If you want one shoe for everything - daily runs and occasional races - the Altra Rivera is what we'd suggest. It's cushioned, stable, and responsive enough to get you through the paces! And to test its claims to versatility, we hit both the road and trail (single-tracks), and it did awesome! The only issues we had with this shoe were the heel slips and the laces coming undone.
- Versatile grip
- More fit than other Altras
- Laces become untied
- Heel slippage
Altra RIvera review
We all know Altra for the brand’s natural foot shape and balanced cushioning properties. Altra offers ample room for all those fine metatarsals to spread out evenly.
The Altra Rivera is a perfect lightweight “do-it-all” option offering Altra’s natural fit, superior comfort, and added responsiveness. This is a neutral and flexible shoe that allows for the road feel and will move with you as you shift in all directions.
Who Altra Rivera is (not) for
A great choice for runners looking for a cushioned zero-drop “do-it-all” shoe. It works as a daily trainer but can hold up for an occasional race as well.
Look away if you’re looking for a:
- Highly cushioned shoe (in this case, the Altra Torin 4 is worth checking out),
- Race shoe! Altra Escalante Racer 19 is where you should be.
- Stability in a cushioned road running shoe. Look at Altra Paradigm 4.5 then.
Altra Rivera offers a stable ride
The overall shape of the outsole is that of a natural foot rather than a traditional pattern.
This offers a nice wide base from heel to toe and was helpful when transitioning from various surfaces, angles, and elevations.
Snugger than your average Altra shoe
In the new Rivera, my toes were able to move freely and plant themselves in a wider and more stable position in the forefoot area than the last dozen shoes I’ve worn from other brands.
Altra has, however, slimmed the overall fit of this model compared to other Altra shoes I have experienced such as the Torin line. So, although the base elements are there (i.e., zero-drop, wide toe box, etc.) the fit is snugger than what Altra fans are generally used to.
Double knot is a must
Eyelet holes contain welded overlays for strength that is now an industry standard across most competitive brands. I did note, however, the laces would untie during normal foot movement if they were not double knotted.

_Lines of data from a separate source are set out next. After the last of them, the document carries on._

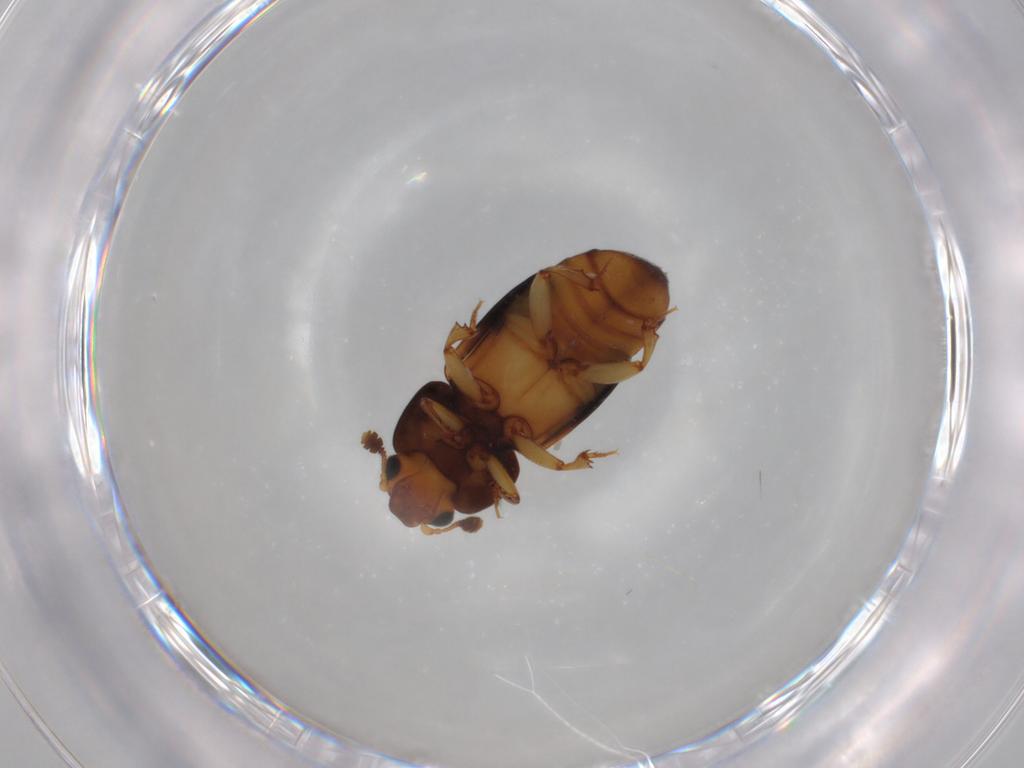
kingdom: Animalia
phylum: Arthropoda
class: Insecta
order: Coleoptera
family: Nitidulidae
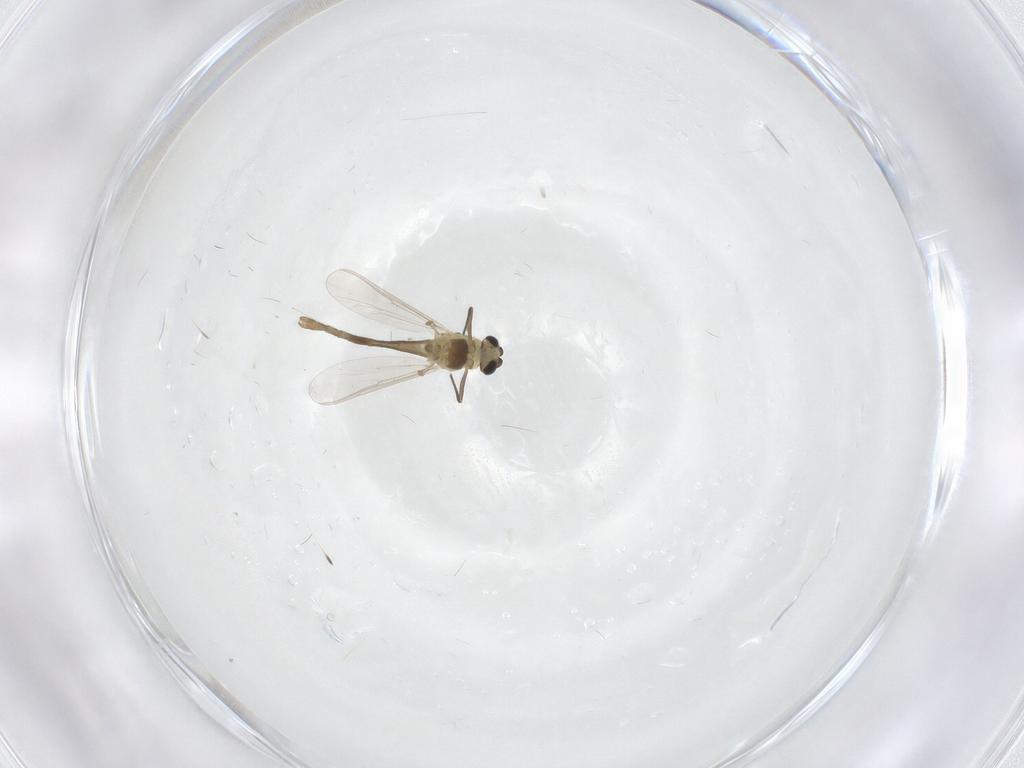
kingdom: Animalia
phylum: Arthropoda
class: Insecta
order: Diptera
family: Chironomidae
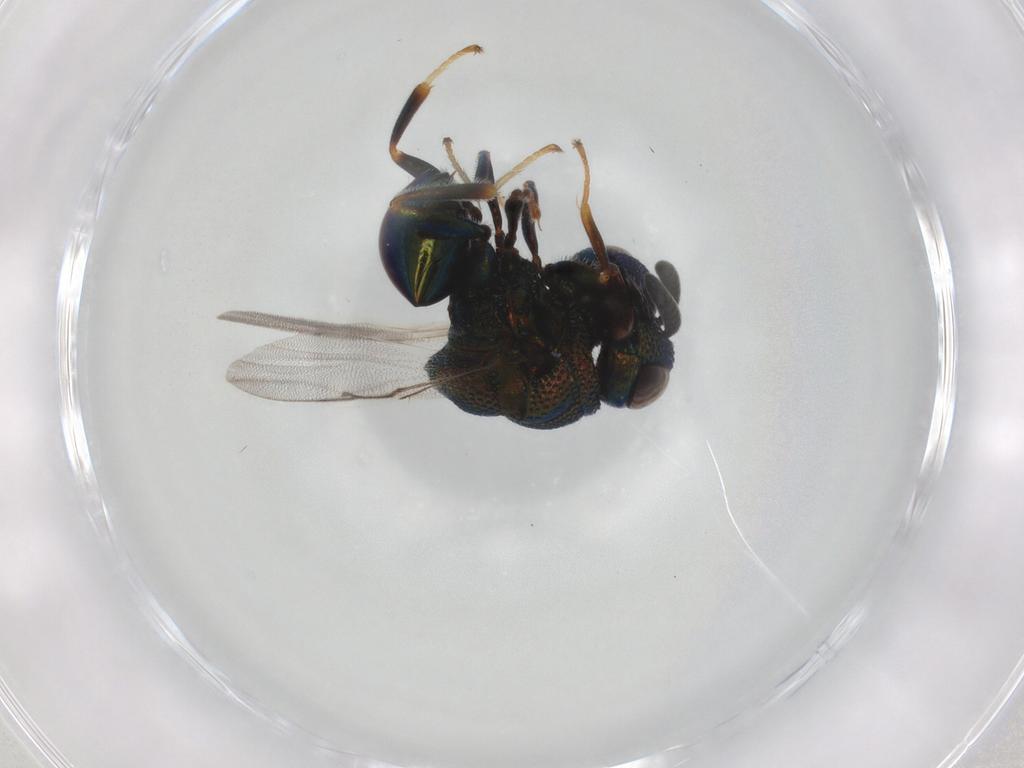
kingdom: Animalia
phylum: Arthropoda
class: Insecta
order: Hymenoptera
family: Perilampidae
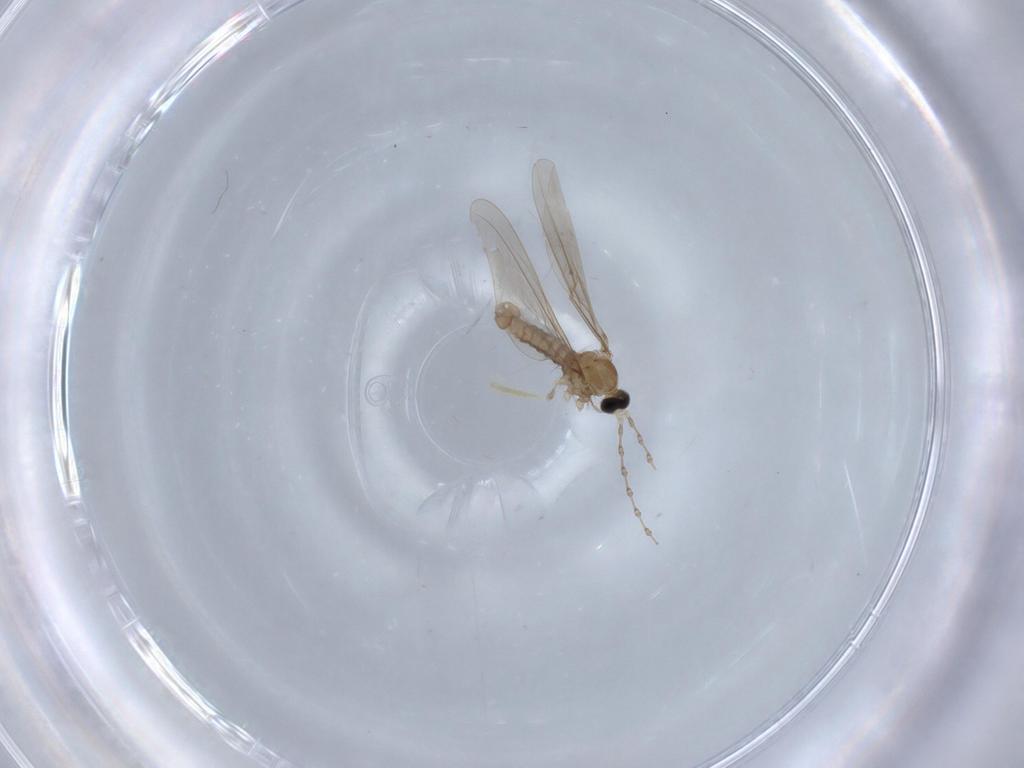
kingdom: Animalia
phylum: Arthropoda
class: Insecta
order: Diptera
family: Cecidomyiidae
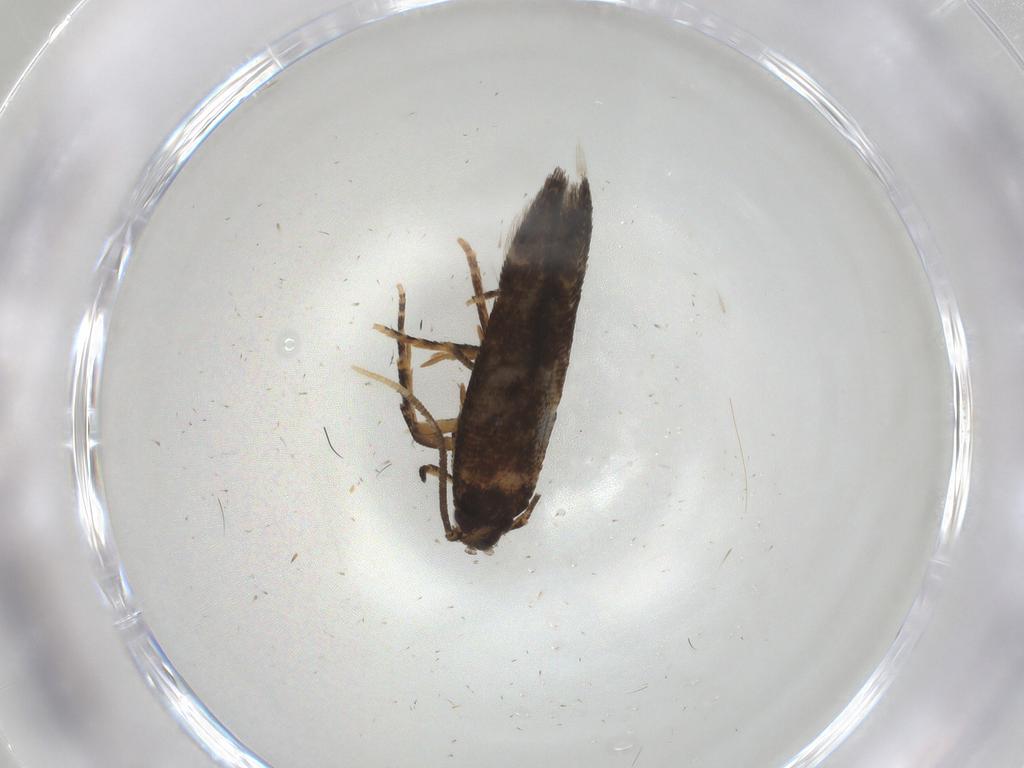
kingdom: Animalia
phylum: Arthropoda
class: Insecta
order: Lepidoptera
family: Cosmopterigidae
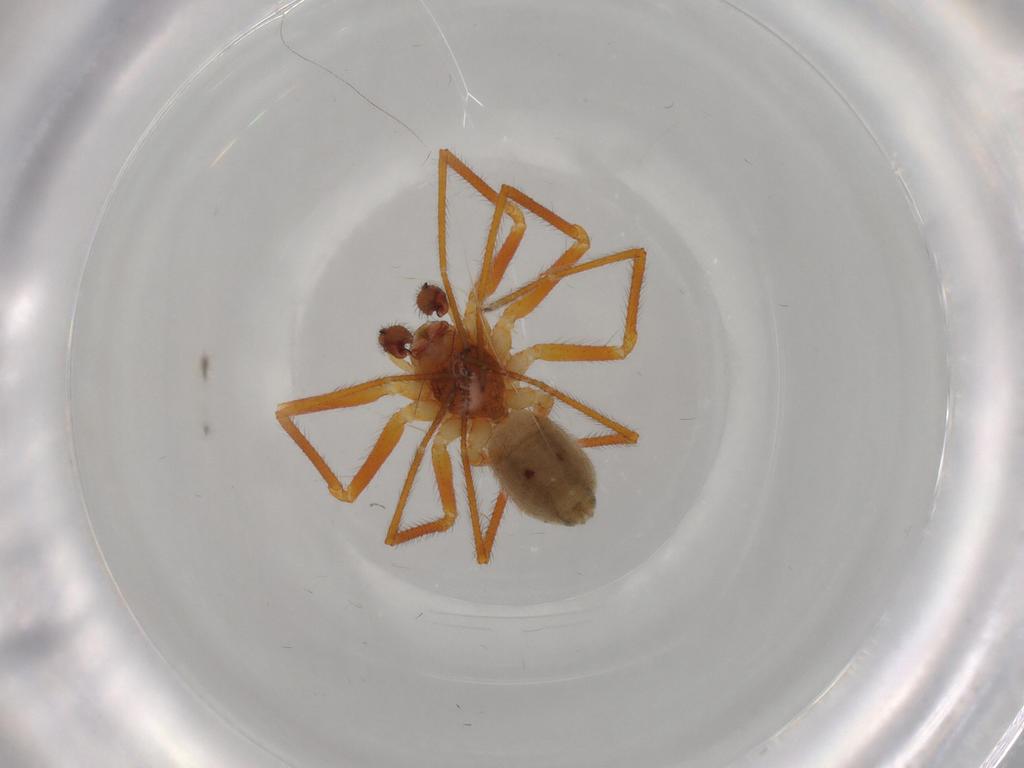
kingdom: Animalia
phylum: Arthropoda
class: Arachnida
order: Araneae
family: Linyphiidae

Sometimes the little extra attention to this detail earns extra positive points. This is not a huge concern if you are okay with making sure to double knot, however, the fewer things I have to worry about on my runs the better.
Heel slips in Altra Rivera
A small rubber overlay is present around the back of the heel to offer a bit of structure to the wide heel counter. The wider heel counter did allow my heel to slip out slightly but was something I forgot about the longer I would run.
I had this experience in the Torin 3.0 as well and wish Altra would do something to counter this issue. Maybe more cushion within the internal heel area might be justified.
No hot spots!
The upper is interesting. It uses tightly engineered mesh that is both flexible and comfortable with no presentable hot spots anywhere.
Great for roads and single-track trails
Overall, the Altra Rivera is a versatile shoe that worked well in all terrains including gravel, roads, and single-track trails of the unknown.
The shoe’s lightness and flexibility allowed me to pick up the pace when needed all while not feeling beat up the next day on a long run.
The tread contains grooves throughout that allow small pebbles and rocks to get stuck on nearly every run containing any sort of gravel.
Cushioned, but allows for the road feel
With a 28mm stack height, the Rivera offers plenty of cushion for the long haul without feeling bulky or heavy.
That cushion consists of Altra’s EGO foam that allows for ample protection underneath the foot while still maintaining a streamlined and responsive feel.
A hardy construction
Altra seemed to keep its outsole simple yet at the same time very durable with the quality of rubber compound. I see it outlasting the rest of the shoe’s materials for sure.
One could expect to easily get 300-400 miles out of the Rivera.
If you are new to the zero-drop craze, I highly recommend transitioning slowly into them to avoid injury. Allow yourself to gradually rotate these shoes into your running schedule with shorter distances first.